* **DOCUMENT PASSAGE**:
Phroso then sends word to Crane where he can find the people who are robbing his ivory. When Crane shows up and sees Maizie, Phroso tells him that Maizie is his daughter. To Phroso's surprise, Crane breaks out in laughter. He informs Phroso that Anna never went with him to Africa because she hated him for paralyzing her husband. Maizie is actually Phroso's child! Before he can absorb the news, the next step of his plan unfolds; the natives shoot and kill Crane. Now that Crane has been killed, custom demands that his daughter Maisie be burned with him on his funeral pyre.

Realizing now that she is actually his daughter, Phroso uses a magic trick to try to save Maisie from being burned alive. With the natives watching, he puts her in an upright wooden coffin with a secret exit in the back and closes the lid. When he reopens it, there is nothing but a skeleton inside. Meanwhile, Doc, Maizie and the others flee down to the river and escape by boat. However, the natives do not believe Phroso's claim that an evil spirit has taken Maizie; they realize he has tricked them. The screen fades to black as the natives close in on Phroso. Later, a native fishes a medallion out of the ashes of the funeral pyre, the same medallion that had hung around Phroso's neck. Meanwhile, Doc and Maizie in each other's arms, among others, safely escape down the river in a boat.

==Reception==
The motion picture trade journal Harrison's Reports warned its readers: "If you run West of Zanzibar, you will run it at the peril of alienating many of your regular customers. What mother will allow her young daughter to set foot into your theatre again?.... The stupidity of producers seems to be unbounded. They know that 95 per cent of the people of the United States do not want such trash as they have been putting out. And yet they insist on putting it out....How any normal person could have thought this horrible syphilitic play could have made an entertaining picture, even with Lon Chaney, who appears in gruesome and repulsive stories, is beyond comprehension. Demand that it be taken off your contract!" Despite this, the film proved to be a success, both domestically and internationally, although it had censorship problems in the British colony of Tanganyika for its portrayal of Africans.

* **EXTRACTED ENTRIES**:
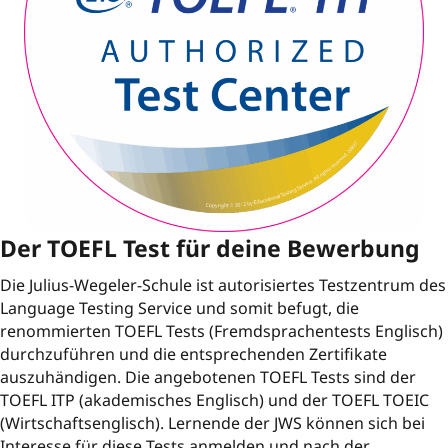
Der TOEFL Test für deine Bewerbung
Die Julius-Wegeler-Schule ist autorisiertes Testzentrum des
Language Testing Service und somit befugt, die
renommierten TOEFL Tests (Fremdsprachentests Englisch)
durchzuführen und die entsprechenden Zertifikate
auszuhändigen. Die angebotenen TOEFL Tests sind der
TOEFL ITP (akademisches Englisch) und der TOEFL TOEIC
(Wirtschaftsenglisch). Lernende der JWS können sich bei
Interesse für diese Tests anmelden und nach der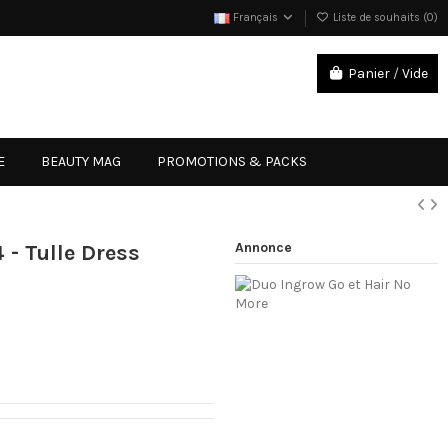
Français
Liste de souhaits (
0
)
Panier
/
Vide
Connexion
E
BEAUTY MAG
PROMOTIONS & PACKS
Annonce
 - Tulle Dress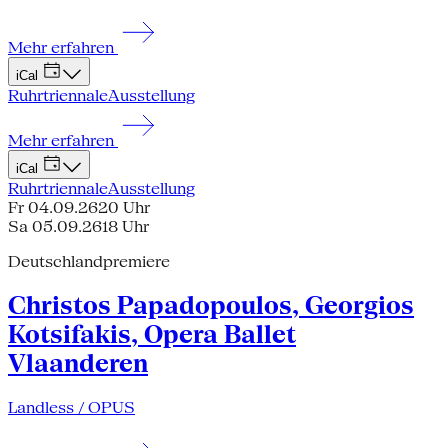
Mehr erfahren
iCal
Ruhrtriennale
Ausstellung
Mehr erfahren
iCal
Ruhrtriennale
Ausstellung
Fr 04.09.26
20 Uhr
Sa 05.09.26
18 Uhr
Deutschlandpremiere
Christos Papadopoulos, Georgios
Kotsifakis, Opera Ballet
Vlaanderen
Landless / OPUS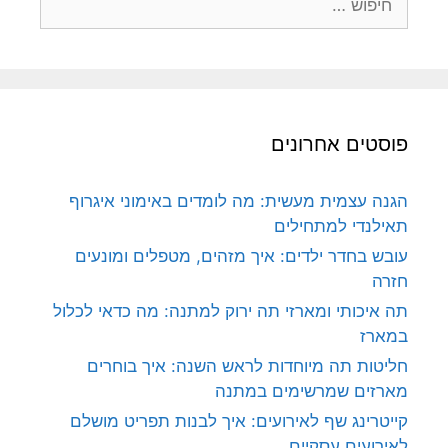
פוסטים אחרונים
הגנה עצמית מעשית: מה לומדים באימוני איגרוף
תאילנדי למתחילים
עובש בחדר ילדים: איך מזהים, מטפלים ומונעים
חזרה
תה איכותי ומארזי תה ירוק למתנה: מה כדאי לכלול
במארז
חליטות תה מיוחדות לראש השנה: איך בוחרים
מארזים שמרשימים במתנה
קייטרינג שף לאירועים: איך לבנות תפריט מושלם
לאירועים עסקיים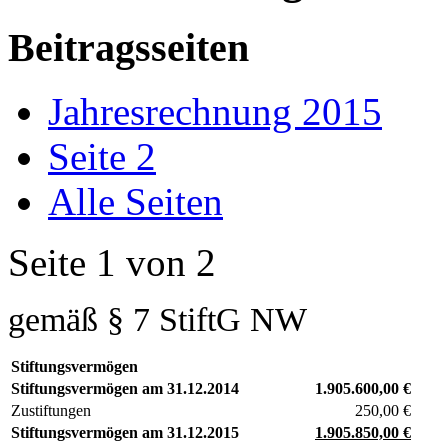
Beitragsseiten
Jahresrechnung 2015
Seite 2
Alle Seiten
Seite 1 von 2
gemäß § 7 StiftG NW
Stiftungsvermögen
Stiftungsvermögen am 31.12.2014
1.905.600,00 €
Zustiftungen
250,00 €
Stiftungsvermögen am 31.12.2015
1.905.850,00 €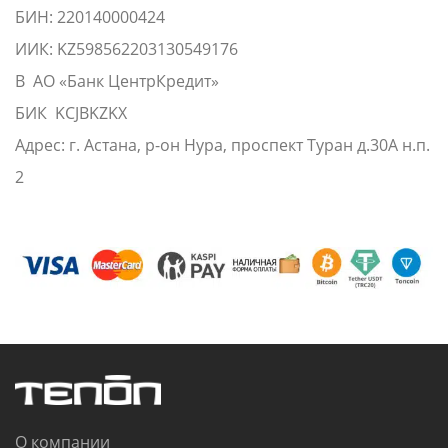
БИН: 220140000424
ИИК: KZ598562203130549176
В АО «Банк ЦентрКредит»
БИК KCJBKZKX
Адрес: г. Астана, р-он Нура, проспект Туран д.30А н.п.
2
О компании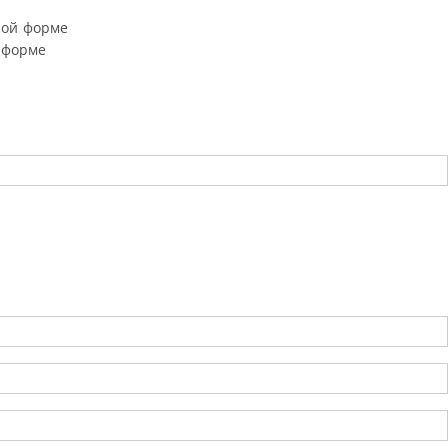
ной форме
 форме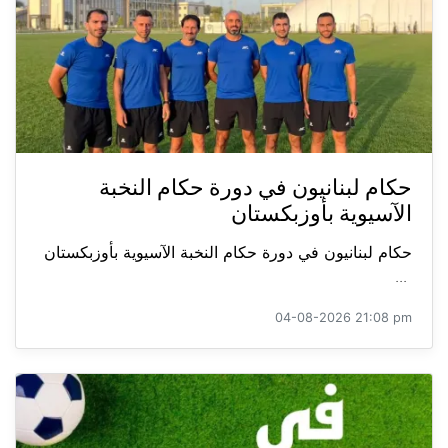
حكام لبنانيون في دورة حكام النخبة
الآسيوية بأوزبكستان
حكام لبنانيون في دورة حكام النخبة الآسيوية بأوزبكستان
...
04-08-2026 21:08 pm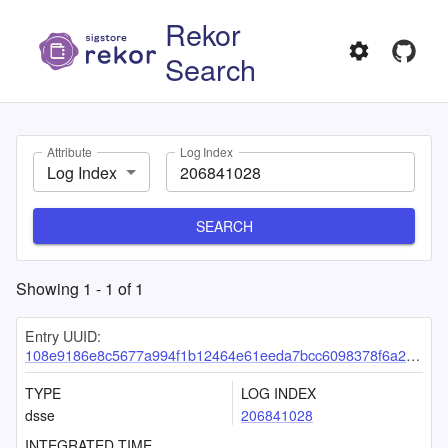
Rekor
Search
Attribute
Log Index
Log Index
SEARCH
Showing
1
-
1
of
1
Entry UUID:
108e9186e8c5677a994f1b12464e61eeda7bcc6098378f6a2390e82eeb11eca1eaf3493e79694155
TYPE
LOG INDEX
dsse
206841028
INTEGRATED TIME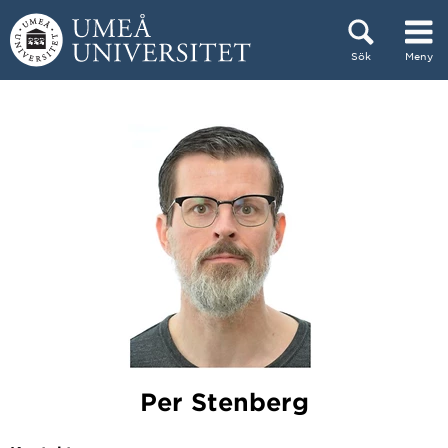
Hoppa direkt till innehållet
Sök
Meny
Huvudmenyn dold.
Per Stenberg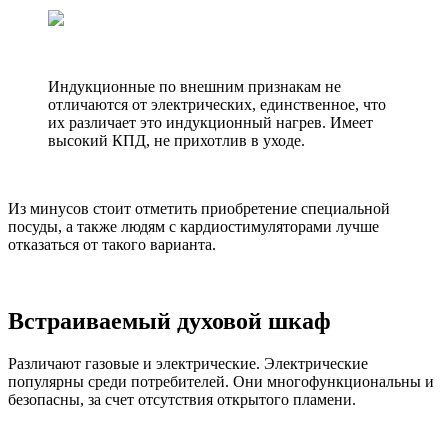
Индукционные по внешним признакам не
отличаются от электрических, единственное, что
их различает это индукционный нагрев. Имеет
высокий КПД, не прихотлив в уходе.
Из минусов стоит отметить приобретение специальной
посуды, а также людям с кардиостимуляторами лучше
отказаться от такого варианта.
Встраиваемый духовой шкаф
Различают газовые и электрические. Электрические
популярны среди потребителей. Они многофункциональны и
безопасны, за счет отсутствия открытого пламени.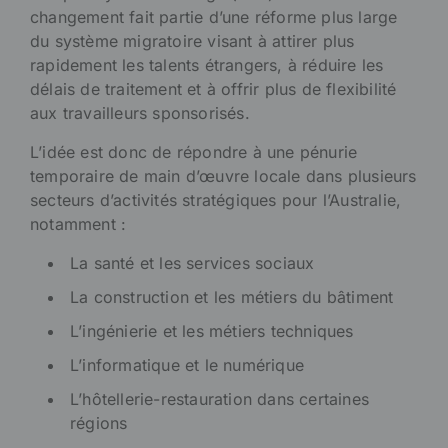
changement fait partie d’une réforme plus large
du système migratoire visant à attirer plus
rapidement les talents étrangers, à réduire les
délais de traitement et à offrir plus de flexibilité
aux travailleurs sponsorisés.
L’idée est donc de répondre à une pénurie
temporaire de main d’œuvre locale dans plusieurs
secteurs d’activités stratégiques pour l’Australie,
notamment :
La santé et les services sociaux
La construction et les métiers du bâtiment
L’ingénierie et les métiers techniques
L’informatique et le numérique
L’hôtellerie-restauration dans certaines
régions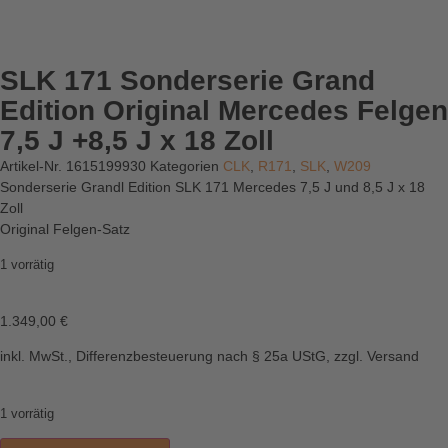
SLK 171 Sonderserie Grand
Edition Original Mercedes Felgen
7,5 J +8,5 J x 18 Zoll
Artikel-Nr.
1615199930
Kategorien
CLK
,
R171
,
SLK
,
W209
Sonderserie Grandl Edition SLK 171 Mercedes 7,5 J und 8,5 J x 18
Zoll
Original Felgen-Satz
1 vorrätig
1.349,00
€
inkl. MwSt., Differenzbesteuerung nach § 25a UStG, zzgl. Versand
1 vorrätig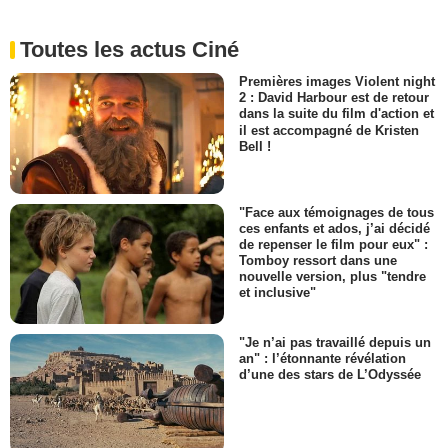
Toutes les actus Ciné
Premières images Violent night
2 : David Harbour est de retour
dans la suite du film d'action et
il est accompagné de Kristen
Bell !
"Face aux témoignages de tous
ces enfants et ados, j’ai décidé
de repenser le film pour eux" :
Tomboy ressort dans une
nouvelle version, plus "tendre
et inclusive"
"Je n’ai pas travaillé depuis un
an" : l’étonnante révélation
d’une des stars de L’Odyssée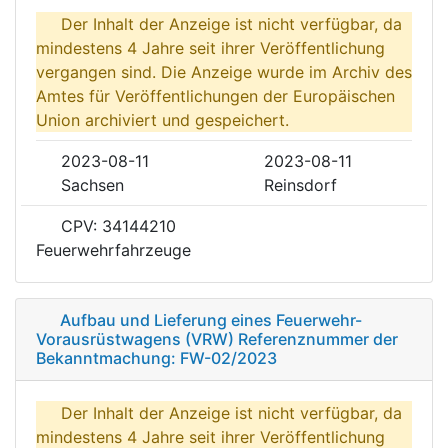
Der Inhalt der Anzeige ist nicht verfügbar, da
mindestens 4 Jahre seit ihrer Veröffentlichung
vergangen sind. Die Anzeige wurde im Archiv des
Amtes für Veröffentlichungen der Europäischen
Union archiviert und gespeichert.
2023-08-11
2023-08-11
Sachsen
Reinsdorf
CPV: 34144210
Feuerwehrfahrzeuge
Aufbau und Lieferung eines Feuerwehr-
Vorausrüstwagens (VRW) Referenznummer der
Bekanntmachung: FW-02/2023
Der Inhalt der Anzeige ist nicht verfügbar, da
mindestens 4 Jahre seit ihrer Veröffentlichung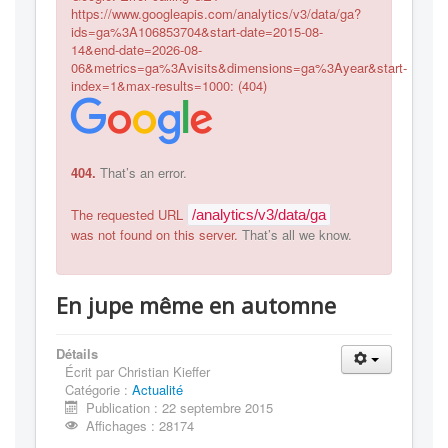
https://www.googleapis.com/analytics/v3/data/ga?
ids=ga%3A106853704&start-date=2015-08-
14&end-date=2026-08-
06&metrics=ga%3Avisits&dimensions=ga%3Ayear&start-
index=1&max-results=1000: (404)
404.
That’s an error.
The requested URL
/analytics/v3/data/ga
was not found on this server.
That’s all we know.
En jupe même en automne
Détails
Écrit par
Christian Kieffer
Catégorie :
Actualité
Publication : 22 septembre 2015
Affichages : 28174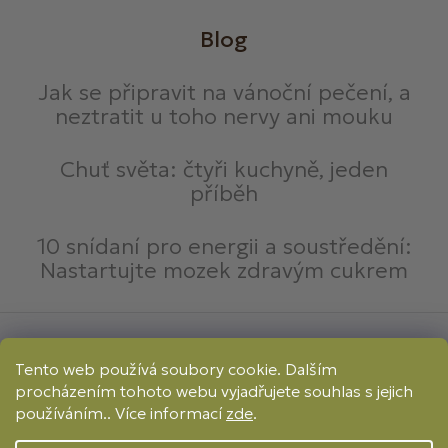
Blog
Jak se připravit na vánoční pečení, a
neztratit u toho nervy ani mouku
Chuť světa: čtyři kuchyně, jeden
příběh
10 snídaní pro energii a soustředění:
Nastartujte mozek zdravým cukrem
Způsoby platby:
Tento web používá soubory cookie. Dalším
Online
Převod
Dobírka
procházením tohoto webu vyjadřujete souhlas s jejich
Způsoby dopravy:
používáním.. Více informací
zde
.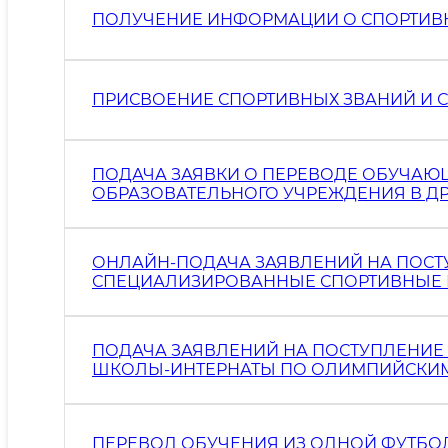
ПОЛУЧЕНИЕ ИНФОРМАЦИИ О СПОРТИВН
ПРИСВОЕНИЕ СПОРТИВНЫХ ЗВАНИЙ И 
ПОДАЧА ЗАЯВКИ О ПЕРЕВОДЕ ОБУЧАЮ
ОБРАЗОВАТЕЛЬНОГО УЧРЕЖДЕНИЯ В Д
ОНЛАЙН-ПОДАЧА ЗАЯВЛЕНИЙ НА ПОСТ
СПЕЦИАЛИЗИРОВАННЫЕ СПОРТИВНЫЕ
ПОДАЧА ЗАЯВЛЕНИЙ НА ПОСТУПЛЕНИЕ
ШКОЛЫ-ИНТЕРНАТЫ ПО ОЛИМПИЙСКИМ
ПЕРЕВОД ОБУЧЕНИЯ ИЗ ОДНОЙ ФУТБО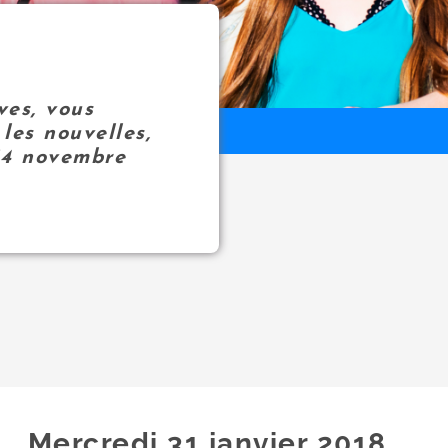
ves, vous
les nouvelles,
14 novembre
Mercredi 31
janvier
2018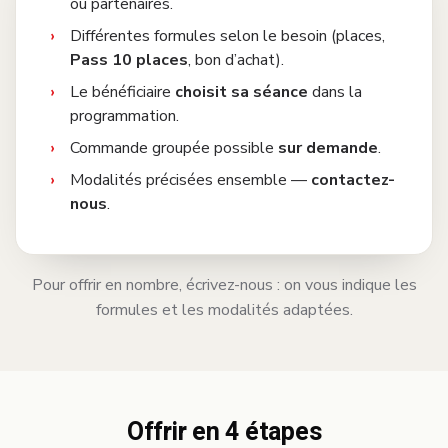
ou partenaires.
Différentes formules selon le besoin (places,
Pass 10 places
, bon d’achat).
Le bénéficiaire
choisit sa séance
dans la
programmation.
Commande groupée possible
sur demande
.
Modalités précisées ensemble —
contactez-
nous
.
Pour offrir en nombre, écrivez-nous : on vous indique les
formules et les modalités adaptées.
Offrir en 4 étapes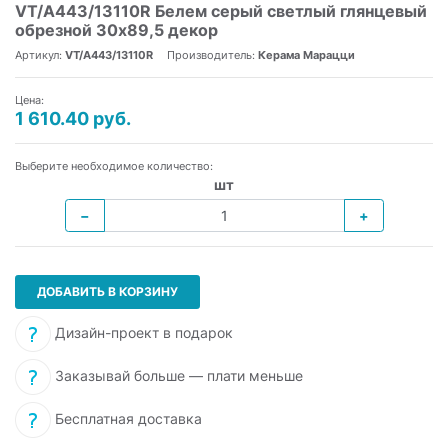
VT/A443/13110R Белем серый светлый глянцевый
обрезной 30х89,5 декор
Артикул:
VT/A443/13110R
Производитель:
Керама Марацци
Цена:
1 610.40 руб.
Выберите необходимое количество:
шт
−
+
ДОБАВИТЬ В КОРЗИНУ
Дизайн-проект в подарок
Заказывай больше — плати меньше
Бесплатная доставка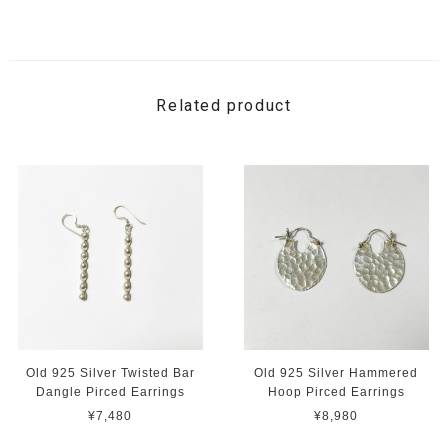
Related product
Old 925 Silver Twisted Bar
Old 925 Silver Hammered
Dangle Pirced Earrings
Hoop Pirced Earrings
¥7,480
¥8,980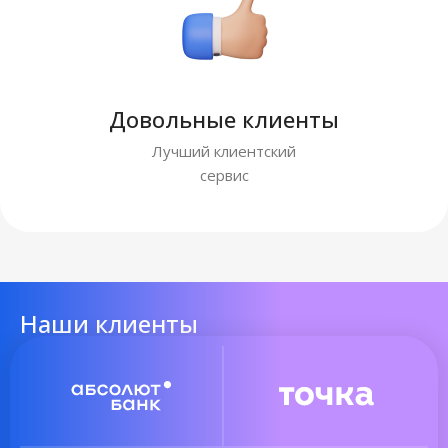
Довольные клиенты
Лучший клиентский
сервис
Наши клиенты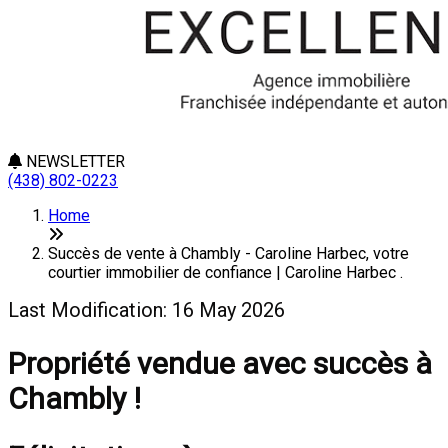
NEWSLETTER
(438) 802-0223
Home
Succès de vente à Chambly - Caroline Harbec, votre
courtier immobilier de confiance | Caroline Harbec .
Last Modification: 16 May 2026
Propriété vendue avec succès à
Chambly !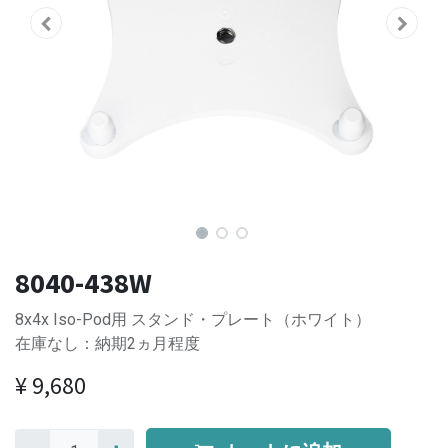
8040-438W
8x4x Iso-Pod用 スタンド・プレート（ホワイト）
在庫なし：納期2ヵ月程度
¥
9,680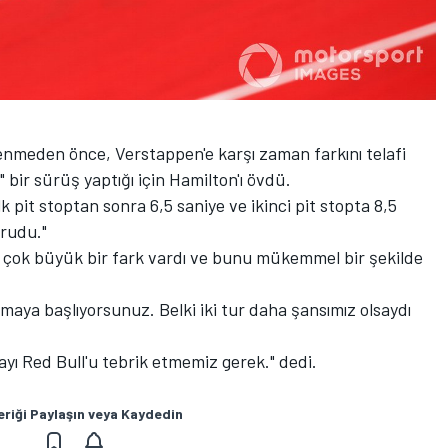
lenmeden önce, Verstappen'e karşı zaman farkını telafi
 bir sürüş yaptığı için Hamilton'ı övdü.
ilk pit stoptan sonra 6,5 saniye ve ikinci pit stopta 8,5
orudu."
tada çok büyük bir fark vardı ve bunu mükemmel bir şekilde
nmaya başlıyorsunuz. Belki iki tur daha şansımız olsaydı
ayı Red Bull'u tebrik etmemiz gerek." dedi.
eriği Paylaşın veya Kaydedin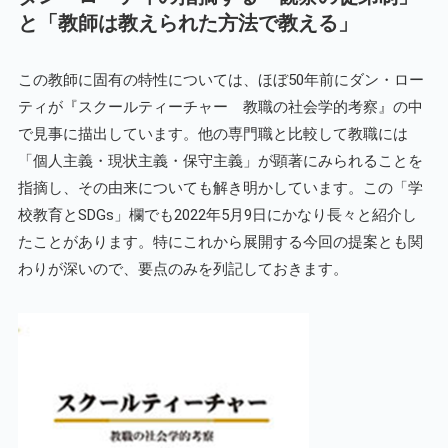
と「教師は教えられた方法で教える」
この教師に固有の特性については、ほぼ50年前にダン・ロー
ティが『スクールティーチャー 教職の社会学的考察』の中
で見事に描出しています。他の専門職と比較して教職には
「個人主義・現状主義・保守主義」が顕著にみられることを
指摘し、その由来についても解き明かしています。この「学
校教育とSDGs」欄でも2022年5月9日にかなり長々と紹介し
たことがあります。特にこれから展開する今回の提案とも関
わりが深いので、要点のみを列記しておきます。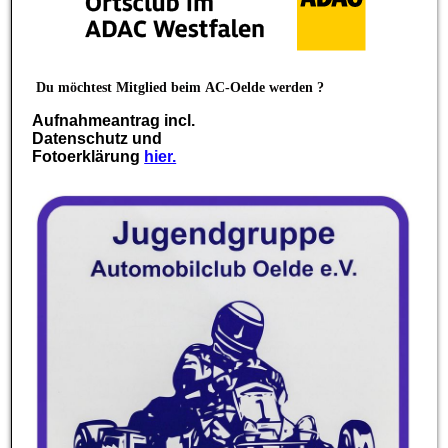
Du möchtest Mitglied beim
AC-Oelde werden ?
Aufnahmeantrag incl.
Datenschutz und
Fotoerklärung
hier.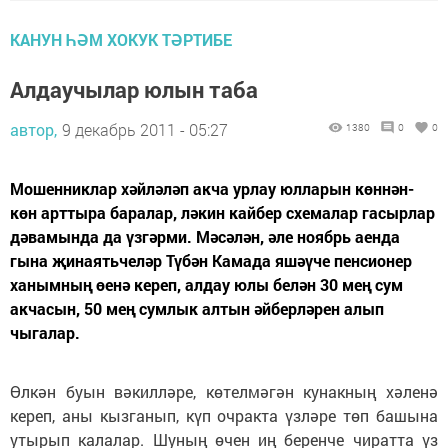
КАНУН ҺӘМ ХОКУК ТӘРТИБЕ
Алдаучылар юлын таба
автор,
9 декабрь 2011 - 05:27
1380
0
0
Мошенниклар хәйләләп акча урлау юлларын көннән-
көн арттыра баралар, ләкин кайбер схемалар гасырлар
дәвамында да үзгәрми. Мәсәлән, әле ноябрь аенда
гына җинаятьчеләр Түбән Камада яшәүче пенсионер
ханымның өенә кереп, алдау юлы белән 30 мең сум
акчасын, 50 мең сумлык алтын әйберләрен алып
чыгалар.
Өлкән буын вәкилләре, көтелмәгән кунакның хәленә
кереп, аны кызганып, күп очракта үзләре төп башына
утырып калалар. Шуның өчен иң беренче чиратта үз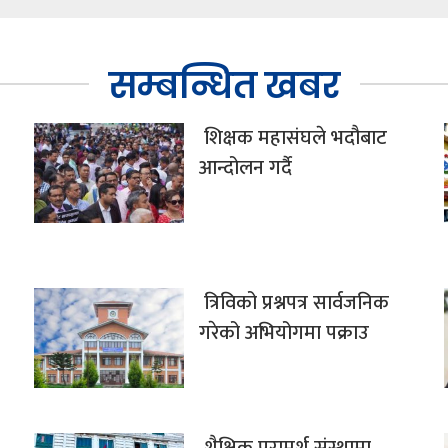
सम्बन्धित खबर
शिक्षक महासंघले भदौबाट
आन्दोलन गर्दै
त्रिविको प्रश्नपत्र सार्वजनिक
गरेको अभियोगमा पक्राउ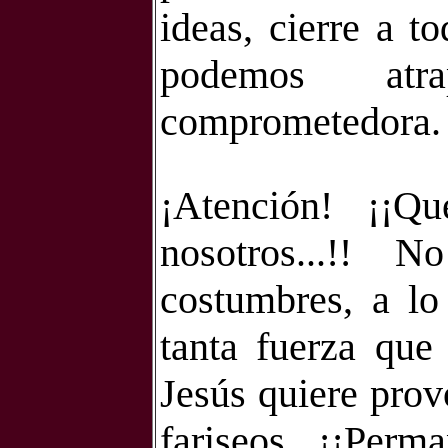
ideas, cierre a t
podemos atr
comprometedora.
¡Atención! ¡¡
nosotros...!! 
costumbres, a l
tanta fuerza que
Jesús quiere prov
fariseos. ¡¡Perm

* **WHAT TO DO**:
A: In the West of Zanzibar passage, copy out the text from "Phroso then sends" to "his funeral pyre.".
B: According to the West of Zanzibar passage, where did the film run into censorship problems?
C: List every story character the West of Zanzibar passage names.
The entries have no connection to the West of Zanzibar passage.

* **RESULTS OF THE TASKS**:
A:
Phroso then sends word to Crane where he can find the people who are robbing his ivory. When Crane shows up and sees Maizie, Phroso tells him that Maizie is his daughter. To Phroso's surprise, Crane breaks out in laughter. He informs Phroso that Anna never went with him to Africa because she hated him for paralyzing her husband. Maizie is actually Phroso's child! Before he can absorb the news, the next step of his plan unfolds; the natives shoot and kill Crane. Now that Crane has been killed, custom demands that his daughter Maisie be burned with him on his funeral pyre.

B: In the British colony of Tanganyika.

C: Phroso, Crane, Maizie, Anna, Doc